Réflexion de Lamennais - Livre 4, chapitre 10
Qu'il faille exciter les chrétiens à s'asseoir à la Table sainte, à se nourrir du pain de vie, à recevoir en eux l'auteur et le consommateur de la foi, le Sauveur des hommes, le Verbe de Dieu; qu'ils cherchent de tous côtés des prétextes pour se tenir éloignés de lui; qu'ils regardent comme une dure obligation le devoir qu'impose l'Eglise de participer en certains temps au corps et au sang de Jésus-Christ, c'est quelque chose de si prodigieux et tout ensemble de si effrayant, que l'âme fuit cette pensée comme elle fuirait une vision de l'enfer.
Mais parmi les fidèles que l'amour attire au banquet de l'Epoux, il en est qui, abusés par de tristes et fausses doctrines, ou retenus par les scrupules d'une conscience timide à l'excès, ne se croient jamais assez préparés et se privent volontairement de la divine Eucharistie, à cause du respect même que leur inspire cet auguste sacrement. Sans doute il serait à désirer que ceux qui mangent le pain des Anges eussent toute la pureté de ces célestes esprits; mais Celui qui connaît notre misère, et qui est venu la guérir, n'exige pas que l'homme soit parfait pour approcher de la source des grâces; il demande seulement qu'il soit purifié par la pénitence, et qu'il apporte au pied de l'autel un cœur contrit et humilié, un repentir sincère de ses fautes, une volonté droite, un amour ardent.

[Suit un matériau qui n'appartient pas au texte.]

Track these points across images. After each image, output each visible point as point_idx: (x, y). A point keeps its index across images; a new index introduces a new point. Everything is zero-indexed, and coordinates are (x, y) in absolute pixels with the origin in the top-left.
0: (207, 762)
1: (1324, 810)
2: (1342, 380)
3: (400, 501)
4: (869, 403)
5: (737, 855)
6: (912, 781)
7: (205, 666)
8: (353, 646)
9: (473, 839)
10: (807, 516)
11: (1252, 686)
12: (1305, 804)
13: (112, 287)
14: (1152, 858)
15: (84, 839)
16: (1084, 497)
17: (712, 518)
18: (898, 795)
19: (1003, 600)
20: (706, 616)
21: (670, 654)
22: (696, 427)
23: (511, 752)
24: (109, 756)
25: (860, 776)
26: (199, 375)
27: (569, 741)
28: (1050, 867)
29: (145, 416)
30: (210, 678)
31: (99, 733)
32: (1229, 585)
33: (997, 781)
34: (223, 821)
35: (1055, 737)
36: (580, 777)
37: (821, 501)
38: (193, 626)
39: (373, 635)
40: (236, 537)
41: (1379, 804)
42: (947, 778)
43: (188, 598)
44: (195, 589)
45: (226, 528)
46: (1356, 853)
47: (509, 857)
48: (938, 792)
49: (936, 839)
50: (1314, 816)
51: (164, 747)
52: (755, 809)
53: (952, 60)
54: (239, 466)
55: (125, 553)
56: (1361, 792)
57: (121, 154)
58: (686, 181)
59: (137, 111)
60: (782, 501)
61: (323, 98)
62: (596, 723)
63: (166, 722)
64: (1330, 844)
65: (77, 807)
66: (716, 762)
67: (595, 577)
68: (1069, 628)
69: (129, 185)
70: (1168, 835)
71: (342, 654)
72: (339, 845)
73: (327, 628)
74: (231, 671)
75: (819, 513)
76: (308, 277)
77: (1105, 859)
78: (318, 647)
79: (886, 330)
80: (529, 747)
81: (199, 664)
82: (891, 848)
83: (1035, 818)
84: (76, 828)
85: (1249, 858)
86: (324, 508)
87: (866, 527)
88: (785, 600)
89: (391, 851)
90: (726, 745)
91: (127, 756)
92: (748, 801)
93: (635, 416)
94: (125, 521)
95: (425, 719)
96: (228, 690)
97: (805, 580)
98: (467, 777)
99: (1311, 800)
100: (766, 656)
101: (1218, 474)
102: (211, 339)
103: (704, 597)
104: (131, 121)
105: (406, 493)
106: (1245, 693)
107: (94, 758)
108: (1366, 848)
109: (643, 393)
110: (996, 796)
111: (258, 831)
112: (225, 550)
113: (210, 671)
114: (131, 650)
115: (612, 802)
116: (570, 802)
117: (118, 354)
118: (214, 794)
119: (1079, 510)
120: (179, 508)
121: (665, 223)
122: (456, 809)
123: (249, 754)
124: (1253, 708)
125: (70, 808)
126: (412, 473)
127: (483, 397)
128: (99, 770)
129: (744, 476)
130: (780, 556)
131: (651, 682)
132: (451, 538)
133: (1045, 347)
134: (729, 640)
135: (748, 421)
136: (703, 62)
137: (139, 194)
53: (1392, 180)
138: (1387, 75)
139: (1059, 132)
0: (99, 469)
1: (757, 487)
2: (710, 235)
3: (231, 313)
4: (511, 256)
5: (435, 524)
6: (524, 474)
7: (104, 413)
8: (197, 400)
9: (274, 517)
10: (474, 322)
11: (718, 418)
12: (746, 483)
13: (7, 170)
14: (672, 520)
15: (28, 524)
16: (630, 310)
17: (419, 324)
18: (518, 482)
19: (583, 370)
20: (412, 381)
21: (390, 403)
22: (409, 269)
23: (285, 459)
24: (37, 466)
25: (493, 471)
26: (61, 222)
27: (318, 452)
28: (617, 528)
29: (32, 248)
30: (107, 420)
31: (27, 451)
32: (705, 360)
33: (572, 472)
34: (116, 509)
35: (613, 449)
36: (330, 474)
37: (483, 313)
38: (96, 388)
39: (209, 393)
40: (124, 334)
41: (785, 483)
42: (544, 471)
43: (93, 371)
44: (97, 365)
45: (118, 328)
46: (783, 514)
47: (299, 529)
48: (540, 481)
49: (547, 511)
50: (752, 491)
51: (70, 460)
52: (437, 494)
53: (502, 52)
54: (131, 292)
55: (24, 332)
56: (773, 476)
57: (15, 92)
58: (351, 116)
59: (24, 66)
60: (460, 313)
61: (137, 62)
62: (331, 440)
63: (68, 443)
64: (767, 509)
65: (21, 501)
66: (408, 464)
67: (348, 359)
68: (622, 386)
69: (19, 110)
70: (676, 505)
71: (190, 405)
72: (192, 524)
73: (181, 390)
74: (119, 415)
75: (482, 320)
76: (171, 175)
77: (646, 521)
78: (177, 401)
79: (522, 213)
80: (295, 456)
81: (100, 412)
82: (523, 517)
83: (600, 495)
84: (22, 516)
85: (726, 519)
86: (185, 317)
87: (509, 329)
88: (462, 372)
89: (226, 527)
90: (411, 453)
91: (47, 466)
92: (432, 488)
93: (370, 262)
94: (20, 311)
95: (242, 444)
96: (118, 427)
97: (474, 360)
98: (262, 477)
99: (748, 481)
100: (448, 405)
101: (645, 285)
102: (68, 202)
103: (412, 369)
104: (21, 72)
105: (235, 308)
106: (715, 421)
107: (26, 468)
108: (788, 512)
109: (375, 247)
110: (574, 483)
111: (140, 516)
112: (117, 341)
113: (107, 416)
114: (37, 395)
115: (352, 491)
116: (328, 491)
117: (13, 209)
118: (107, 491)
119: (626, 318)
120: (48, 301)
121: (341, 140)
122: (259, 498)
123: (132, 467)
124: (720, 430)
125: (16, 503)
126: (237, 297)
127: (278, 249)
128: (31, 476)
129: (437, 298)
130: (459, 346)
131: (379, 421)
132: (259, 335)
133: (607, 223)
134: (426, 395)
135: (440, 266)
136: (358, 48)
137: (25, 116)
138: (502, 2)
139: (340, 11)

Tandis que Jésus repousse et maudit les pharisiens, superbes observateurs de la loi, il accueille la femme pécheresse, il compatit à son humble douleur, il bénit ses larmes, et beaucoup de péchés lui sont remis, parce qu'elle a beaucoup aimé. Trop souvent les apparentes délicatesses de conscience qui séparent longtemps de la Communion, cachent un grand et coupable orgueil. Au lieu de s'abandonner aux conseils du guide qui tient la place de Dieu, on veut se conduire et se juger soi-même: erreur funeste dont le dernier terme, le terme inévitable est, ou le désespoir, ou une effroyable présomption. Ne quittez, ne quittez jamais la voie de l'obéissance: toutes les autres aboutissent à la perdition. Si l'on vous interdit l'accès à la Table sainte, abstenez-vous, et pleurez: car quel sujet plus légitime de pleurs ? Si l'on vous dit: Allez à Jésus dans le Sacrement de son amour, approchez avec allégresse. Nulle disposition n'égale le sacrifice entier du raisonnement humain et de la volonté propre; ayez en tout et toujours la simplicité d'un petit enfant: la simplicité du cœur est chère à Dieu; il la bénit pour le temps; il la bénit pour l'éternité.